(Data records)
------------------------
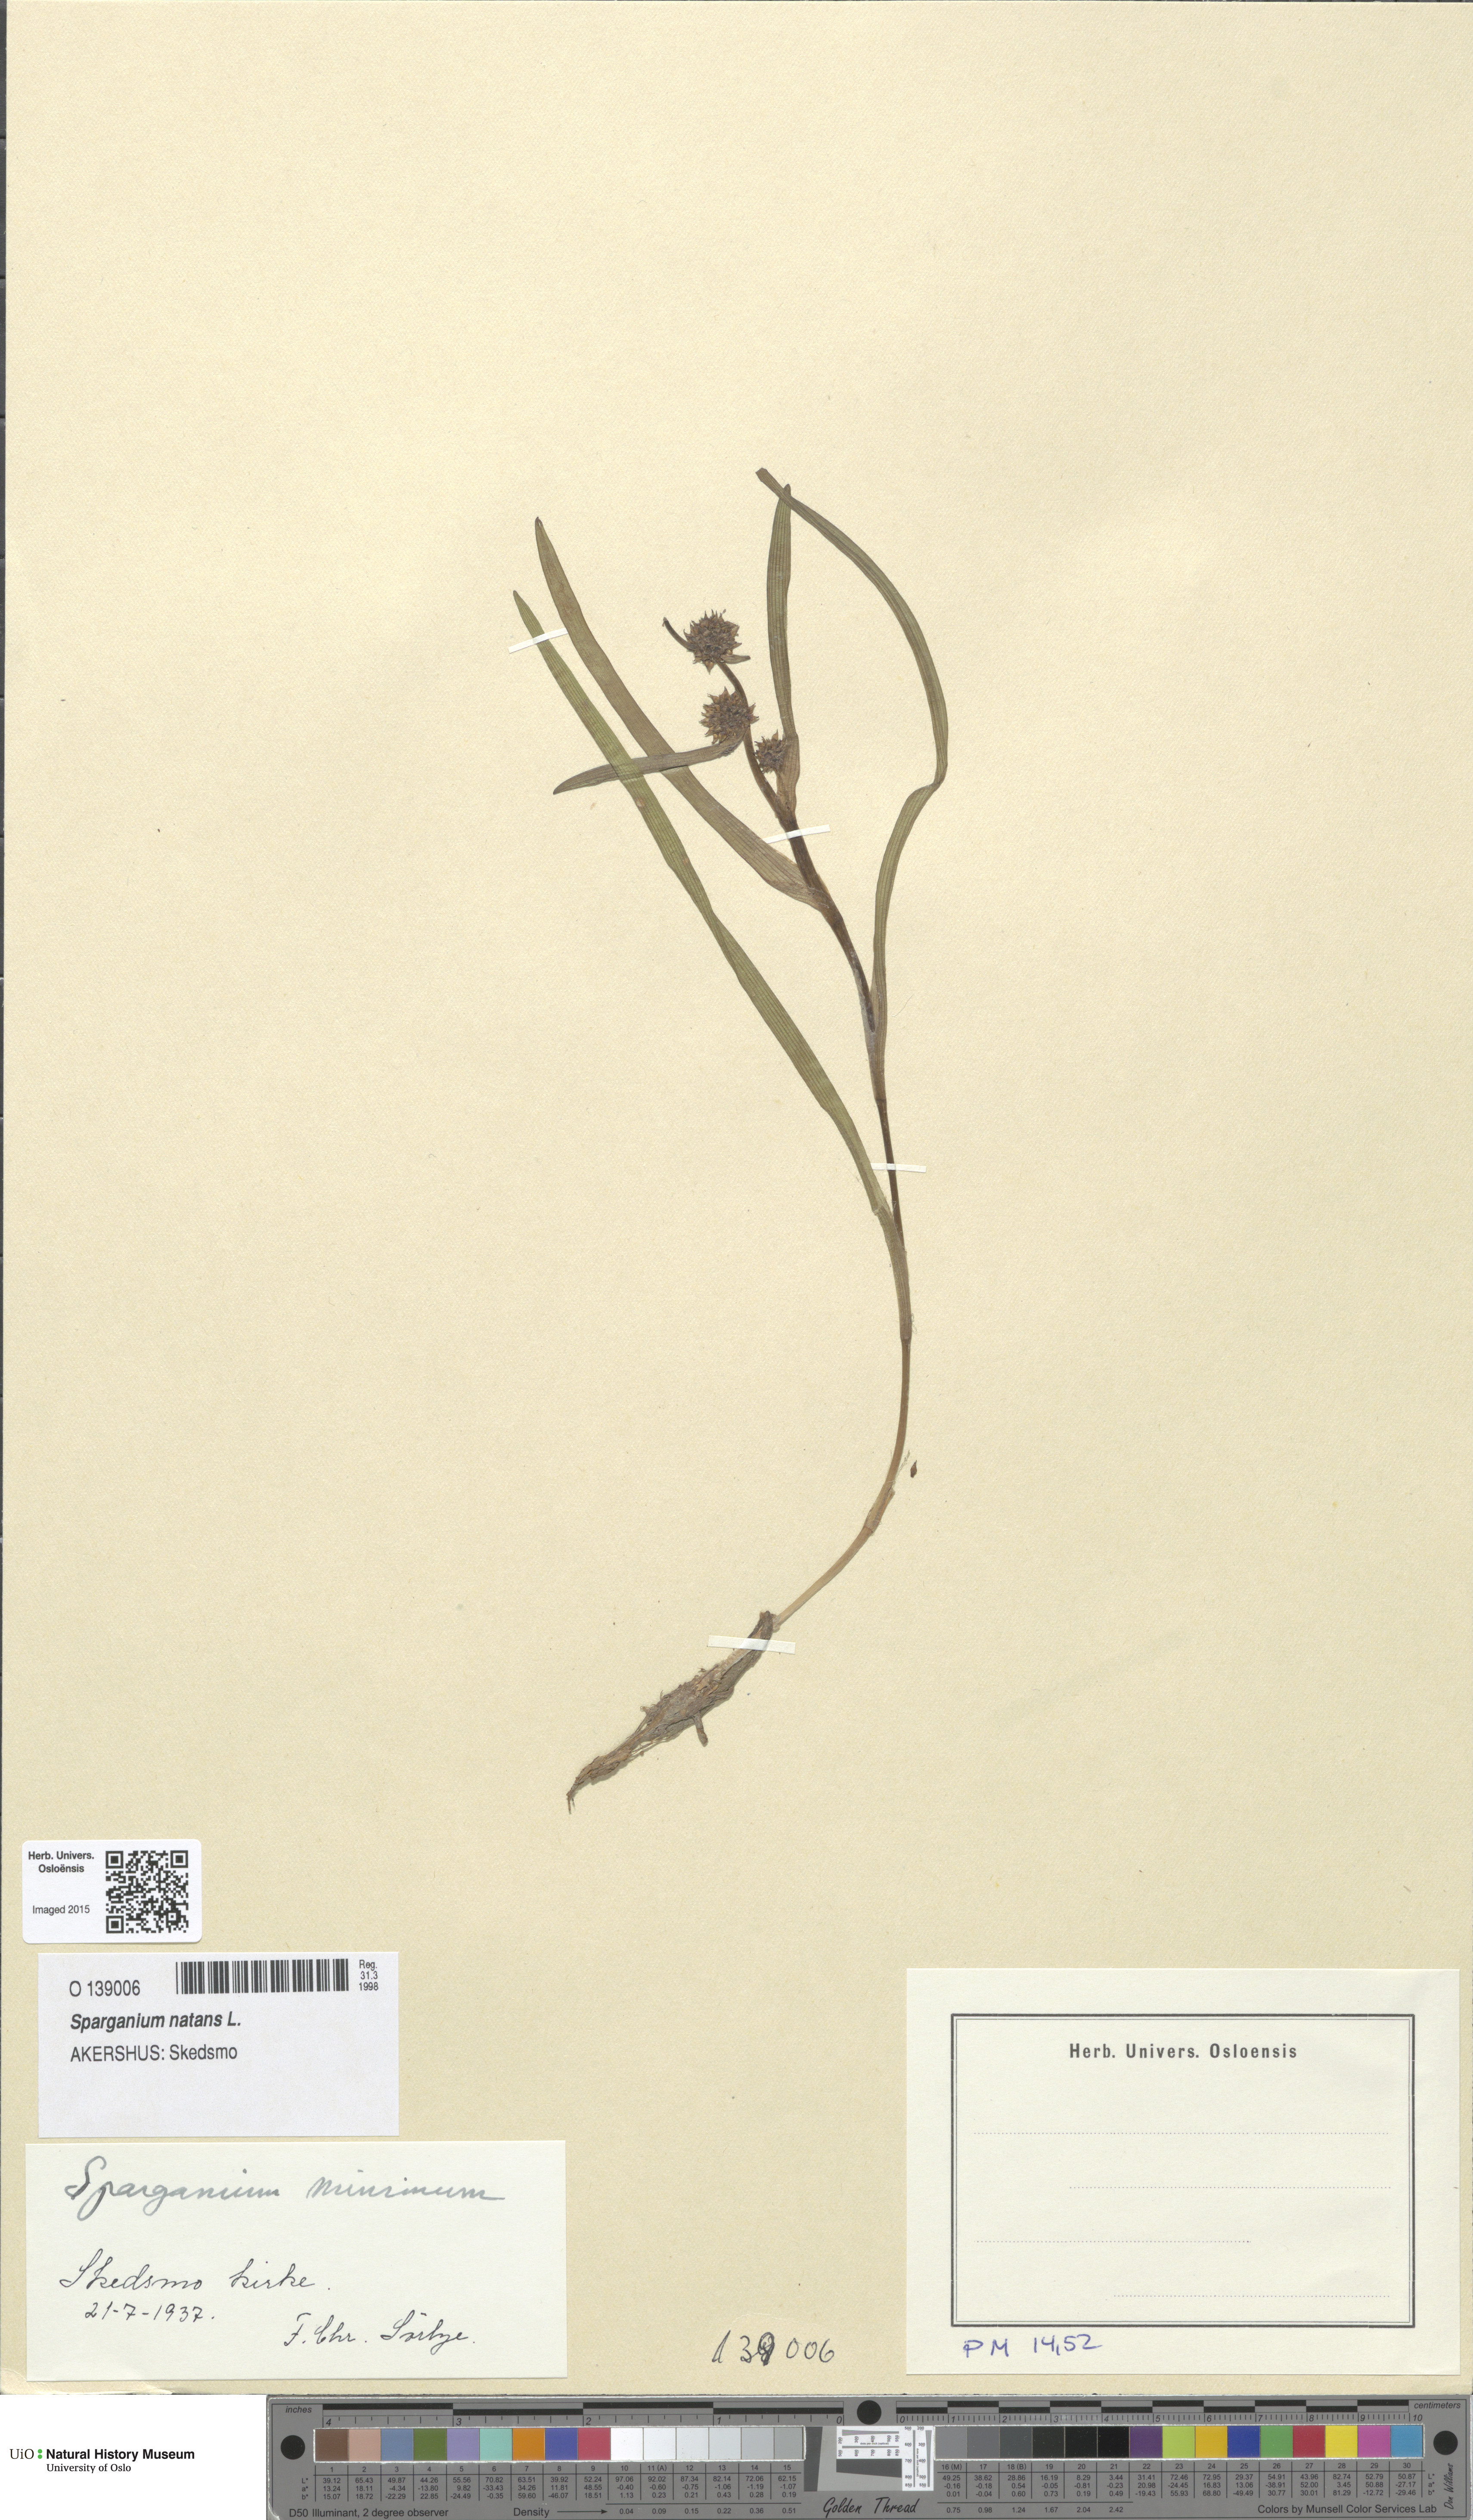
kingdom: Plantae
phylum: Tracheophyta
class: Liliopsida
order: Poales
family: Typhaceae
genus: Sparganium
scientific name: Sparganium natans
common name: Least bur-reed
------------------------
*THE TASK*. Write out the rows above again with "common name" replaced by "vernacular name" and everything else unchanged. Omit the pictures from your answer.

*ANSWER TO THIS PROBLEM*.
kingdom: Plantae
phylum: Tracheophyta
class: Liliopsida
order: Poales
family: Typhaceae
genus: Sparganium
scientific name: Sparganium natans
vernacular name: Least bur-reed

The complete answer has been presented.